WASHINGTON (Reuters) - The 700,000-member Communications Workers of America (CWA) union said on Tuesday it would oppose a deal to merge wireless carriers Sprint (S.N) and T-Mobile, arguing that such a move would cost tens of thousands of jobs in the United States.
The companies are expected to announce an agreement in the first half of November to create a company that would have more than 130 million U.S. subscribers, just behind Verizon Communications Inc (VZ.N) and AT&T Inc (T.N).
The deal would have to be approved by the Federal Communications Commission and the Justice Department’s Antitrust Division.
The union cited a 2016 study by Craig Moffett of MoffettNathanson Research which showed that some 20,000 people could lose their jobs if a deal went through.
“Allowing Sprint and T-Mobile to merge guarantees the loss of tens of thousands of U.S. jobs that would result from store closures and the consolidation of administrative work,” Shelton said.
“One of the FCC’s responsibilities is to ensure that mergers and other corporate actions are in the public interest.
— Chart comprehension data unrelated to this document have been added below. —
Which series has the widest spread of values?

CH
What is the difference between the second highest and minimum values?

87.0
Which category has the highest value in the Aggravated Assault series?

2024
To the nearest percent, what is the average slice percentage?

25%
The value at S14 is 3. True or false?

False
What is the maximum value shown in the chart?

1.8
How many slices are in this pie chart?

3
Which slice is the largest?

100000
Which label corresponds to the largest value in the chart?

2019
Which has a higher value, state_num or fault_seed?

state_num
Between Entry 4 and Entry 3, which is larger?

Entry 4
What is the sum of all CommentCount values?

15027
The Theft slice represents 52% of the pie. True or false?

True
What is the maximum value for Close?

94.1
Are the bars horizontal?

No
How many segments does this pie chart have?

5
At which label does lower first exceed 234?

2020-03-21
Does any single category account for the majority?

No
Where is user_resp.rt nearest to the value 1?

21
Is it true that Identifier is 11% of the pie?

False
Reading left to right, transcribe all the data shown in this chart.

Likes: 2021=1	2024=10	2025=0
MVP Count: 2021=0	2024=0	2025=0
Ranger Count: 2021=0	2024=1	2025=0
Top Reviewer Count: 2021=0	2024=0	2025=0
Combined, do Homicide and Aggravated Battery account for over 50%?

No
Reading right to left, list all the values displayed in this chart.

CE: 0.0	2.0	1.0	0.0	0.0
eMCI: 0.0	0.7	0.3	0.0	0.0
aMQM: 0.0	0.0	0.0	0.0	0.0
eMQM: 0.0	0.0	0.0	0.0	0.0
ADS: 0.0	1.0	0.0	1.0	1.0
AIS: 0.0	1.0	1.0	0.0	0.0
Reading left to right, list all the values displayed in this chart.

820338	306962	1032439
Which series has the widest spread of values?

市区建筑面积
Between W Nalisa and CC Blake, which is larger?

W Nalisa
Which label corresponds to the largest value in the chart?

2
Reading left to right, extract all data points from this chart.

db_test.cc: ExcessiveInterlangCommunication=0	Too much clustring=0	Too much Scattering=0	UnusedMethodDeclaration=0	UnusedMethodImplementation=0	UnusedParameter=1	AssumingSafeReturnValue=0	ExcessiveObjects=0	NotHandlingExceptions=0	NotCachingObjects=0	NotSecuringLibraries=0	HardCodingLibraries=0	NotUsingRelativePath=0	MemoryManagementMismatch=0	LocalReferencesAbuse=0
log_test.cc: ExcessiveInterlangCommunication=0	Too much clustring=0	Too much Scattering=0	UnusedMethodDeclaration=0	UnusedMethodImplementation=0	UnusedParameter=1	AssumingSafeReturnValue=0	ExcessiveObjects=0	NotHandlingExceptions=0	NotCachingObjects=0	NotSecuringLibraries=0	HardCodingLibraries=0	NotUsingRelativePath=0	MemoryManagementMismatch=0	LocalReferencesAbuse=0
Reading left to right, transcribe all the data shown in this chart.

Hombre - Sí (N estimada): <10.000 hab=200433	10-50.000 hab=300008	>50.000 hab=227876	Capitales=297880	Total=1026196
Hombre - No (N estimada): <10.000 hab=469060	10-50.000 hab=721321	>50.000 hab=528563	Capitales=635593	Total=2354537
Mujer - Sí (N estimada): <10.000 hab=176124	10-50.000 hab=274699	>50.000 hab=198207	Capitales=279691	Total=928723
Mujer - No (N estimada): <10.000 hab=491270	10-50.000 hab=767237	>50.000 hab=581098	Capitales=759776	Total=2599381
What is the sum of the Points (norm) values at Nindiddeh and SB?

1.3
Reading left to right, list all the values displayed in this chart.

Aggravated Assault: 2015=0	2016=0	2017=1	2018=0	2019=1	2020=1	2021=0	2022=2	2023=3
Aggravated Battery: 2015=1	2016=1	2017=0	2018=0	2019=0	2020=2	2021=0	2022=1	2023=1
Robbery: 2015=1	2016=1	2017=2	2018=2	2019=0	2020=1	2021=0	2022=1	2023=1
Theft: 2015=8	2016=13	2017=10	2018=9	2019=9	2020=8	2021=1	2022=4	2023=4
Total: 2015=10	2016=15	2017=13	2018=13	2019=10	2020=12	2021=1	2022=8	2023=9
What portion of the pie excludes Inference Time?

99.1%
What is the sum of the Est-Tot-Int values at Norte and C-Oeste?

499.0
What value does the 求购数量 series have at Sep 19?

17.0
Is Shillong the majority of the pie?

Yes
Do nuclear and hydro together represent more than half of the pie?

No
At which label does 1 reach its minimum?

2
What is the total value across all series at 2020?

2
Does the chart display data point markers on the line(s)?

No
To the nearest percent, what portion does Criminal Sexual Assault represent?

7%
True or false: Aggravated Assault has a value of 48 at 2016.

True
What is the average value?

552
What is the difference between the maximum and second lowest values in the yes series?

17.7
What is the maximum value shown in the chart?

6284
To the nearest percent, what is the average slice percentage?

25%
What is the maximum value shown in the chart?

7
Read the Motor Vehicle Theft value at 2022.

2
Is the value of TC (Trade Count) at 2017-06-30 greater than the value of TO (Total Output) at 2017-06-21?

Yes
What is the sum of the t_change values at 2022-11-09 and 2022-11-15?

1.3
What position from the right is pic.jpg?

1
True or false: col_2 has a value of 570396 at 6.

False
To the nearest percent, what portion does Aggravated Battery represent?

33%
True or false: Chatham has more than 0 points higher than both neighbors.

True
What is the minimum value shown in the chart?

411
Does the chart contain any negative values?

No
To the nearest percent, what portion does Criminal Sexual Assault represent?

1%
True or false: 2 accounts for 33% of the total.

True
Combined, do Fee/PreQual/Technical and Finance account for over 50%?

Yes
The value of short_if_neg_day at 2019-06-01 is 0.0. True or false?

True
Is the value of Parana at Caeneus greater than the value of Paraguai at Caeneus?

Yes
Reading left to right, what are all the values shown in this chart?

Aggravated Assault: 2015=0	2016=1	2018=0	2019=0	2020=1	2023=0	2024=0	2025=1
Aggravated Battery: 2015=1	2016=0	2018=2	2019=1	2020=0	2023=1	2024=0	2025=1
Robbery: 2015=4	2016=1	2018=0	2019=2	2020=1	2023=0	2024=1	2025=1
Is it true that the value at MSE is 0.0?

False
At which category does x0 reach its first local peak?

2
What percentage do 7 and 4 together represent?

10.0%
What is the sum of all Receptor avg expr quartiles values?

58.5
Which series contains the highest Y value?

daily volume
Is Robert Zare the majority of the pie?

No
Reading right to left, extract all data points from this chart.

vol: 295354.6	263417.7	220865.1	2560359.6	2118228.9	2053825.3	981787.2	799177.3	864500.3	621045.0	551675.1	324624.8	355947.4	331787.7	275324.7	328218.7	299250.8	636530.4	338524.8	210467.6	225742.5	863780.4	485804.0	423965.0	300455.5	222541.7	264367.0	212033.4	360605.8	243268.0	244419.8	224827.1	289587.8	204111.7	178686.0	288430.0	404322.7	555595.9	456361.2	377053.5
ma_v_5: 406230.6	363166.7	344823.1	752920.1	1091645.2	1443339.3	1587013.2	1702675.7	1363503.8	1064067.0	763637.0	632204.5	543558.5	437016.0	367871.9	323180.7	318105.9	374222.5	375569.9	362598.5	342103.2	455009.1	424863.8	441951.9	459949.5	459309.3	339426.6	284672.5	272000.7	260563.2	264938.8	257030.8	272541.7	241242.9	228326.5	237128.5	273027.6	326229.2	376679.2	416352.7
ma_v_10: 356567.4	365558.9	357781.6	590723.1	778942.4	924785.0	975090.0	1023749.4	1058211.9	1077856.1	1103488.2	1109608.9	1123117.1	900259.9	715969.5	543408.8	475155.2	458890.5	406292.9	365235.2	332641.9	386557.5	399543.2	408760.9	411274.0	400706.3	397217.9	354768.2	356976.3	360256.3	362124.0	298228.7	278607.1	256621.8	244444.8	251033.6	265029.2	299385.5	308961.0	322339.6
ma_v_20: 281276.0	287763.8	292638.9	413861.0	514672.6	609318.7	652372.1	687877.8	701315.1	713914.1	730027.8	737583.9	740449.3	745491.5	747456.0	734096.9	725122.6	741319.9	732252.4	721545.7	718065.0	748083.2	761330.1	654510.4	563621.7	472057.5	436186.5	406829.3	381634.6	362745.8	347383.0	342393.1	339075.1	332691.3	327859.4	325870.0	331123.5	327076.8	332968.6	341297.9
The massive job loss that this merger would cause is not in the public interest,” he said.
The CWA also estimated that T-Mobile has 10,000 people working in 17 U.S. call centers whose jobs could move overseas if a deal is approved, union spokeswoman Candice Johnson said.
The FCC may take job losses into consideration when reviewing a merger. Job losses are not considered in an antitrust review.
Sprint declined to comment while T-Mobile did not respond to a request for comment.
The two companies had contemplated a merger in early 2014 but scrapped the idea after initial meetings with high-level officials at the FCC and Justice Department, who had said it was unapproveable.
Many of the staffers who were in the Justice Department’s Antitrust Division in 2014 remain in place, and will be skeptical of the tie-up this time, sources have told Reuters.
But the final decision will be made by political appointees who have changed since President Donald Trump took office.